* _Source passage_:
She further testified that whilst the
injured male was being loaded
into the ambulance, he stated that his name was Mr Makompe residing
at Castle Village.
[23]
She furthermore testified to finding broken pieces of glass of a car
and a mirror [debris]. The debris was collected and placed
into
evidence marked (SAP13 160/2018). The Constable indicated to the
Court that the debris was found behind the injured male person.
When
she indicated it on the sketch found on Exhibit 3, she marked it with
an ‘X’. ‘X’ was pencilled more
or less in the
vicinity of where the depicted injured male was lying but marked
above his head.
[24]
The Constable also confirmed that the photograph she was referred to
in Bundle 004(e)-1 on Caselines did depict the place where
the
injured male was found by her, being, on the paved area next to the
road. She was only referred to one picture, a photograph
which she
confirmed she did not take by her, it was taken recently and in her
presence at the scene by the Plaintiff’s attorney.
[25]
The Constable testified that she returned to the station and
completed Exhibit 3 and deposed to an affidavit. At this stage,
the
Constable was referred to Exhibit 3. On page 003-20, she confirmed
her married name as Lebanang and her service number as 71137726-6.
She testified that she completed the accident report on the 1 October
2018 at 01h30 in the morning. When referred to the rudimentary
sketch
on the police report the injured person is depicted on the left-hand
side of the road if one was driving from south to north,
in other
words, in the direction from the police station to the scene.
[26]
The Constable was then taken to the case docket which is found at
003-34 on Caselines. No exhibit reference was given to the
docket at
this stage. The case number looked like 02-10-2018. The Court noted
that the “02” of the 02-10-2018, was
first an ’03,”
which appeared to have been changed. This change was evident
throughout the docket. The Constable was
not asked to explain how
that occurred. She did however confirm that the case number was
02/10/2018. However, what does appear
clear, on the cover sheet of
the docket was that it’s contents should have contained
documents pertaining to an accident
which occurred on the 1 October
2018 at 00h40, a hit and run in which “
somebody was
injured.
”
[27]
The Constable was then taken to her statement deposed to under oath
which was referred to as A1 in the docket. A1 was to be
found at
003-34 on Caselines, Again, the case number appeared to be changed.

* _Records shown_:
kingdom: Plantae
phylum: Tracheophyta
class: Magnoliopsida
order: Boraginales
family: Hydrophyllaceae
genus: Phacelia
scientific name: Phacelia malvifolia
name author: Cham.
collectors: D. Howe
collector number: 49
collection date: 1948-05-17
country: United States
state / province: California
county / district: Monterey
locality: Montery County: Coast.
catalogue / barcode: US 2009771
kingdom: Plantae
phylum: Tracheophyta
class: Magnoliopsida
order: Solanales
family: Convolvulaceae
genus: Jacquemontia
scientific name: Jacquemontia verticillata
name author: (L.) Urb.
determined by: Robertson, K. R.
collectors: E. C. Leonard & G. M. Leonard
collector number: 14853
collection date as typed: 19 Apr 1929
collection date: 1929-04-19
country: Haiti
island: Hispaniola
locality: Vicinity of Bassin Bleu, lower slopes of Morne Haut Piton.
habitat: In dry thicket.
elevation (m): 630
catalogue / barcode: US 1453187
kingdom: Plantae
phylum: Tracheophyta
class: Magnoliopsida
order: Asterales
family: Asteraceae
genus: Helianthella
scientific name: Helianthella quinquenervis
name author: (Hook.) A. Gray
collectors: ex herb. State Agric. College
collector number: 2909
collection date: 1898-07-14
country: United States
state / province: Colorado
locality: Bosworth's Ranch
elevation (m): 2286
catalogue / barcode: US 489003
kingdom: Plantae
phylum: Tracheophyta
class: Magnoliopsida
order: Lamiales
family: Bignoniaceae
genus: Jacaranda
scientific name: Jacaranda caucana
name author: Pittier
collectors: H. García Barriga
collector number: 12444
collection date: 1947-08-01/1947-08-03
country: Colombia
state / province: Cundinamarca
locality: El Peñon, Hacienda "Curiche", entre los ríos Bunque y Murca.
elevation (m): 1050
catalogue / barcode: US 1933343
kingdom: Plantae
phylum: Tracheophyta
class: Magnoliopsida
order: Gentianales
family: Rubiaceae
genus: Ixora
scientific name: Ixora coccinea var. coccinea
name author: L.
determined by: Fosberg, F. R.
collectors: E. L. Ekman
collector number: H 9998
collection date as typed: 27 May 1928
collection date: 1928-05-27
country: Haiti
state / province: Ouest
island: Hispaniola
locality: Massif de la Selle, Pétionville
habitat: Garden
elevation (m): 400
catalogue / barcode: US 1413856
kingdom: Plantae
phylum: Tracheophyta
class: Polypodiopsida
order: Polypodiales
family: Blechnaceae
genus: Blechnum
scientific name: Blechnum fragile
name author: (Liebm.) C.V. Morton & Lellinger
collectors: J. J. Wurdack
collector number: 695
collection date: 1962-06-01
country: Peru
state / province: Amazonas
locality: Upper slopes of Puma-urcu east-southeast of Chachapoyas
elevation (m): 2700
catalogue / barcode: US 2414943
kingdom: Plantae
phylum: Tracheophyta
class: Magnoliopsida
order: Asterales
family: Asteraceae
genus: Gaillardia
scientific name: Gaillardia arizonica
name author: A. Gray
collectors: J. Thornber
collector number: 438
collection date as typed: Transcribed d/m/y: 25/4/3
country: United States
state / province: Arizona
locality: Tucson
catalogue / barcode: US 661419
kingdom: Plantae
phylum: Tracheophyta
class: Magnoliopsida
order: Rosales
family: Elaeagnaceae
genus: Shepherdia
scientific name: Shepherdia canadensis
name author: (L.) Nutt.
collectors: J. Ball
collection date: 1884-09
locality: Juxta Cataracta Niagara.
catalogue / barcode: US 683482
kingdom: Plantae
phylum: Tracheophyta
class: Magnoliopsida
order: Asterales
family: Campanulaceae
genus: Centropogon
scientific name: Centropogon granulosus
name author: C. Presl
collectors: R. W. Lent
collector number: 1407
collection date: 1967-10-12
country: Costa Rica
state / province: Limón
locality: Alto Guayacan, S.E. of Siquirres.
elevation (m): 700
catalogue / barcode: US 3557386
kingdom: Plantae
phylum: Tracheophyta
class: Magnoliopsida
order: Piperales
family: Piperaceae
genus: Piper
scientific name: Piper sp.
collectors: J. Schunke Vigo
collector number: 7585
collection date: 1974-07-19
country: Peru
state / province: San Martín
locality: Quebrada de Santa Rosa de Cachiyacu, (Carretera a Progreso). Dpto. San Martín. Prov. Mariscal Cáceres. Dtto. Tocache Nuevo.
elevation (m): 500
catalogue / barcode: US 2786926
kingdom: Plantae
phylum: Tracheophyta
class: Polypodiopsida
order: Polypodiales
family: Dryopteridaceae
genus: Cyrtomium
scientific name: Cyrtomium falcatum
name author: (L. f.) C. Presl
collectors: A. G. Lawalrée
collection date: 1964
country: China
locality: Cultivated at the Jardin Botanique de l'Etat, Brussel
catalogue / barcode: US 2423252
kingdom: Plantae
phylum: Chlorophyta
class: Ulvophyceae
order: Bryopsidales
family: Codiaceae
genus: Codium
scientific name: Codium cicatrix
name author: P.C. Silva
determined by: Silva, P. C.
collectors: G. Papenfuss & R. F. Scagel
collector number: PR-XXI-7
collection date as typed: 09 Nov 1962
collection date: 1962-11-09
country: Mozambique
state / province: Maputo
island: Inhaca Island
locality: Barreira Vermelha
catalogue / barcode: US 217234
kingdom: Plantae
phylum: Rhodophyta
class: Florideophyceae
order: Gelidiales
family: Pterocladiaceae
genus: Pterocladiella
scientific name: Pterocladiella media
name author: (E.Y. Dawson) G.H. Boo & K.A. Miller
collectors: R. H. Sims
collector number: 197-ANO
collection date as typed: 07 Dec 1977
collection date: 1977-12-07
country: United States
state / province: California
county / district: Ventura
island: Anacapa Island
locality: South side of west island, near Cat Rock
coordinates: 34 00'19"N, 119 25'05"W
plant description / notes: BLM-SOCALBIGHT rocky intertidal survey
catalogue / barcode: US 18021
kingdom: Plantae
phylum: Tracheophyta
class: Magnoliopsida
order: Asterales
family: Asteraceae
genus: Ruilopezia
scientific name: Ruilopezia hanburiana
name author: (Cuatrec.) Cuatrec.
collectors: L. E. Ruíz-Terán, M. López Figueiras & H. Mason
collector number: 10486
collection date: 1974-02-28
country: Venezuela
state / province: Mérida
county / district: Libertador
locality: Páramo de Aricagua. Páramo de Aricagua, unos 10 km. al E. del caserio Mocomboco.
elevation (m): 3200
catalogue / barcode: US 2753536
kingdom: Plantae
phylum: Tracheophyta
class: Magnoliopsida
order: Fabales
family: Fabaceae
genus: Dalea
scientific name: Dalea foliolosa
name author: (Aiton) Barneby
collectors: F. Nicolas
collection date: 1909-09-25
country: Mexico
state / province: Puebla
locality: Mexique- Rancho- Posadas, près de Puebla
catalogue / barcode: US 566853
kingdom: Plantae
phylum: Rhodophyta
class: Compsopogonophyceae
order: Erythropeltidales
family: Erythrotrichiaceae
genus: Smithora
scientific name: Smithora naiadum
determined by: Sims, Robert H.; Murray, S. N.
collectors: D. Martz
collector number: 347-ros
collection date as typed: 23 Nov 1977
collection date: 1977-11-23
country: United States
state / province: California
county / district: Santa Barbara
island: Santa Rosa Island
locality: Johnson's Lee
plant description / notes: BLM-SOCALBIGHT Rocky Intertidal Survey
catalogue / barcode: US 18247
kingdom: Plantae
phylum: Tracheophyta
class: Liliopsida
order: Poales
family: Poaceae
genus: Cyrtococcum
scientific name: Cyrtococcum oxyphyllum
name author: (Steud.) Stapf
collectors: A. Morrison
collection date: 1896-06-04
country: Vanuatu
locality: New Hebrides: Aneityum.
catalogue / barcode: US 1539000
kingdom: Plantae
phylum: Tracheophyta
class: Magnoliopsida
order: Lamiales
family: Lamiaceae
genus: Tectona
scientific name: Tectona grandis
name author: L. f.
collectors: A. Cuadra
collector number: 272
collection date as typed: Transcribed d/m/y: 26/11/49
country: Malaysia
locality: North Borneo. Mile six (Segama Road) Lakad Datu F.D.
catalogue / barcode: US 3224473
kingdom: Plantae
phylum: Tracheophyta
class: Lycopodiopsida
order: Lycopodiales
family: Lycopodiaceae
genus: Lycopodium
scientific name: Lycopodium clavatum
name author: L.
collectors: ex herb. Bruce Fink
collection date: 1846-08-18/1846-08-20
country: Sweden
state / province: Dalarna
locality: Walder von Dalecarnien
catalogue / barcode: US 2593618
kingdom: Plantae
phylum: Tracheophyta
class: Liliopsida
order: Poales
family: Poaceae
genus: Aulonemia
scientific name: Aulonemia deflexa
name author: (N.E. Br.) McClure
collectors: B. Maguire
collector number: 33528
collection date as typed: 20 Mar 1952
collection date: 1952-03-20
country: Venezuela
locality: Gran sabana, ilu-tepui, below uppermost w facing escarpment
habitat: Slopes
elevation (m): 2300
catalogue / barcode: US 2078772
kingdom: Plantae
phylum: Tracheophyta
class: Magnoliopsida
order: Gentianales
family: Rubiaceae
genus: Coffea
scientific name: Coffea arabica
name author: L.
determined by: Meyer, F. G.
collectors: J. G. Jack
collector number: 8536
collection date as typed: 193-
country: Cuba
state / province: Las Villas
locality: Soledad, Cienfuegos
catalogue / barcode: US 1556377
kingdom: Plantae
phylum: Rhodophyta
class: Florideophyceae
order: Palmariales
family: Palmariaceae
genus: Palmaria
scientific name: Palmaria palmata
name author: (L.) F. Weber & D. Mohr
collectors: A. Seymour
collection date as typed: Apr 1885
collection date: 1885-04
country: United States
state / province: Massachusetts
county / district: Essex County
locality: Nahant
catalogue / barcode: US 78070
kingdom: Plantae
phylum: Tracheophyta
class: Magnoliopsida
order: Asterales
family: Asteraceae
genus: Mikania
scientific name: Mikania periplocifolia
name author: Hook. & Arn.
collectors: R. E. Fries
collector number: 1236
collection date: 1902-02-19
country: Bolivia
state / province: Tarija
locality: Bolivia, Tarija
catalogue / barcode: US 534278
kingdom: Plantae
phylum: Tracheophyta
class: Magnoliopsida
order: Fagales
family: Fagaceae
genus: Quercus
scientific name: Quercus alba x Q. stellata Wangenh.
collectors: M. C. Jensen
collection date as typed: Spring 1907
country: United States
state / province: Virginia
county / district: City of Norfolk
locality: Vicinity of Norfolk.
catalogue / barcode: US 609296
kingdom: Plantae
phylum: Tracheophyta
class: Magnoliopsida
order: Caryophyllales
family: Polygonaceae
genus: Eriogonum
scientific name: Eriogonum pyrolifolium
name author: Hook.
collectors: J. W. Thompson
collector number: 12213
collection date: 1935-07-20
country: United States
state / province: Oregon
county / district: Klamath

* _What to work on_: Continue the passage about the Constable's court testimony from its last sentence.

* _Answer space_:
The content of the statement accorded with her evidence
verifying the
date, time and place as pleaded in the particulars of claim. However,
when she was asked to confirm her signature,
she was referred to page
003-35 on Caselines. Although this is not unusual, as it the very
next page which follows the commencement
of her statement, the pages
in the docket were not in sequence. She none the less confirmed her
signature on page 00-35 and even
read into the record that her
statement was commissioned by Captain Malela who was a detective at
the time. Yet page 003-35 could
not have been her signature because
at the top right-hand corner of that page 00-35, this page did not
belong to a document referred
to as A1 but , to a document marked
A3(2). Furthermore, the case number referred to on that page was not
02-10-2018. Whose ever
signature that was, it was commissioned by
Captain Malela at 11h03 on the 13 of November 2018 and not as
testified to by the Constable.
The signature could never have been
that of the Constable for the reasons explained and for yet another
reason. If one had perused
the docket filed, as one would have
expected the Constable and the Counsel to do, one would notice that
page 003-38 was also marked
A1 and that it was a second page from a
statement. The Constable’s statement, it clearly resembled the
same changes made
to the case number and the name of the Constable
was written on the first line. Furthermore, the signature on this
statement differed
from the one verified by the Constable on 003-35,
it was commissioned on the 1 October 2018 at 01h50 by Sergeant Alda
Moncho not
Captain Malela.
[28]
Statement A3(1) commissioned by Captain Malela at 11h03 on the 13 of
November 2018 is the second page to the Plaintiff’s
affidavit
which is found in the docket. At 003-37 on Caselines, the first page
of the Plaintiff’s statement is marked A(3)(1).
The case number
is clearly marked and has not been changed in any way. It clearly
states 02/10/2018. The Plaintiff states under
oath that he was
knocked down on the I October 2018 at 19h30 whilst he was walking
next to the road facing Kuruman from direction
Promised Land. He
states that: “
I saw a car coming from Kuruman town, i.e. in
front of me, overtaking another one and the next thing the car hit
him
”. Of further pertinent interest he states: “
After
a very long time the ambulance came and took me to Kuruman
Hospital.
”. As he testified in chief he did report it to
the police sometime later. This testimony accords with 003-35 which
is dated
later at 11h03 on the 13 November 2018. The signature which
appears on this page does not accord with the signature found at
Exhibit
1 nor 2. This is why the Plaintiff did not recognise the
signatures and would not confirm the documents under oath.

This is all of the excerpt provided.